In a huge victory for environmental advocacy and green activism, four environmental groups, led by the Natural Resources Defense Council (NRDC) reached a legal settlement that guarantees significant improvements to restore and preserve Jamaica Bay. Jamaica Bay has more than 25,000 acres of water, marsh, meadowlands, beaches, dunes and forests, making it an important wildlife refuge encompassing Brooklyn and Queens, but decades of pollution from city sewage treatment plants, and general neglect have caused severe damage to the bay. The Bay currently has some of the highest nitrogen levels in the world.
Nitrogen discharges from sewage treatment plants are the main culprits behind severe water quality problems in Jamaica Bay. The sewage plants discharge about 40,000 pounds of nitrogen daily, causing significant damage to the ecosystem. Algae blooms, for example, make portions of the bay inhospitable to marine life and unusable for people. High nitrogen levels have also caused a rapid loss of the bay’s marshlands, which “provide not only invaluable wildlife habitat, but also shoreline erosion control and a protective flood barrier to the neighborhoods ringing the bay.”
The settlement takes concrete steps to fix these problems. Sewage treatment plants, for example, will be upgraded, significant cutting nitrogen levels by half, while also enforcing limits to pollution. The city and state will also team up with environmental groups to restore the marshlands. Water quality treatment will also take priority, with treatment results provided to environmental groups, and state officials on a consistent basis. These projects will qualify for federal funding.

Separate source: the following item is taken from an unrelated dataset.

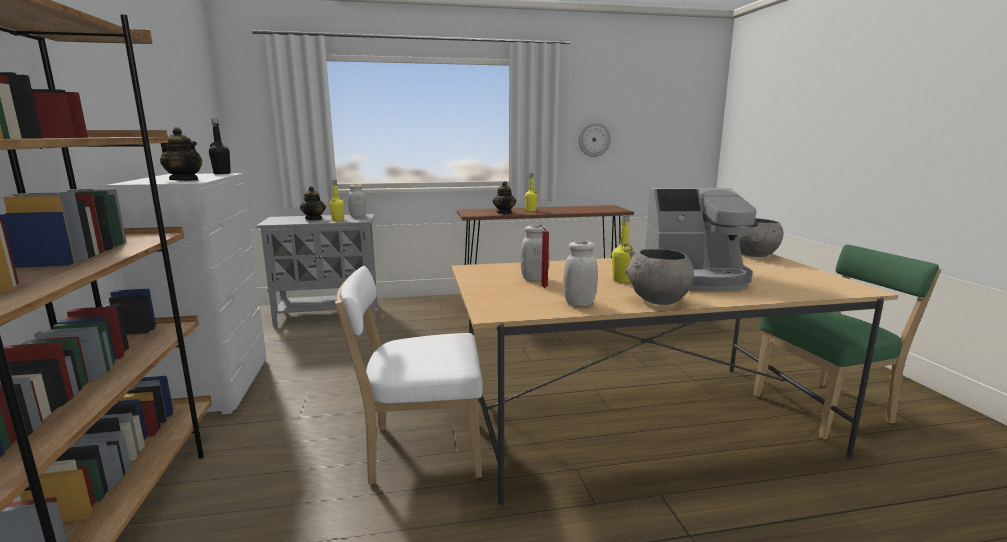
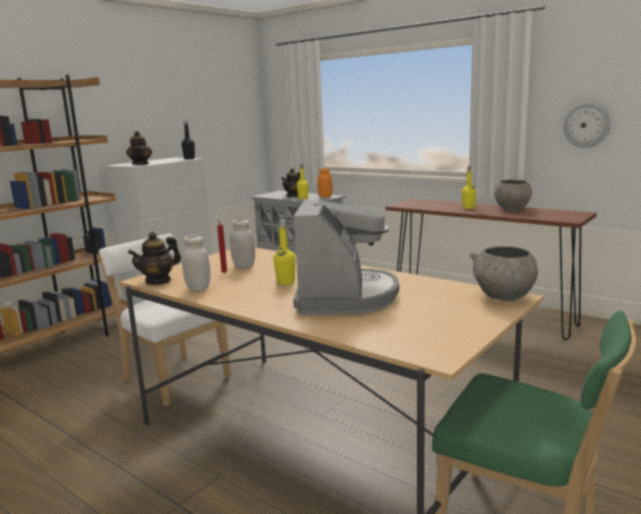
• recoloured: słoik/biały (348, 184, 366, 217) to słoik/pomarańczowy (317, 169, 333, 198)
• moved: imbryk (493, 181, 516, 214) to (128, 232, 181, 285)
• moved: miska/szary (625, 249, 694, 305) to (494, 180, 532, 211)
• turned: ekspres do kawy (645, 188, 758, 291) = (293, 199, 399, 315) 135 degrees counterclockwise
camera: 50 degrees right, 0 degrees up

Jamaica Bay is a gem in the city, largely ignored until now. It is the city’s important wildlife refuge, used by New Yorkers for everything from bird watching and horse riding to a serene escape from the chaos of the city. Others have even dubbed it sacred, even making Jamaica Bay a place of worship. Whatever the case may be, it’s good to see the city, state, and local activists working together to preserve it.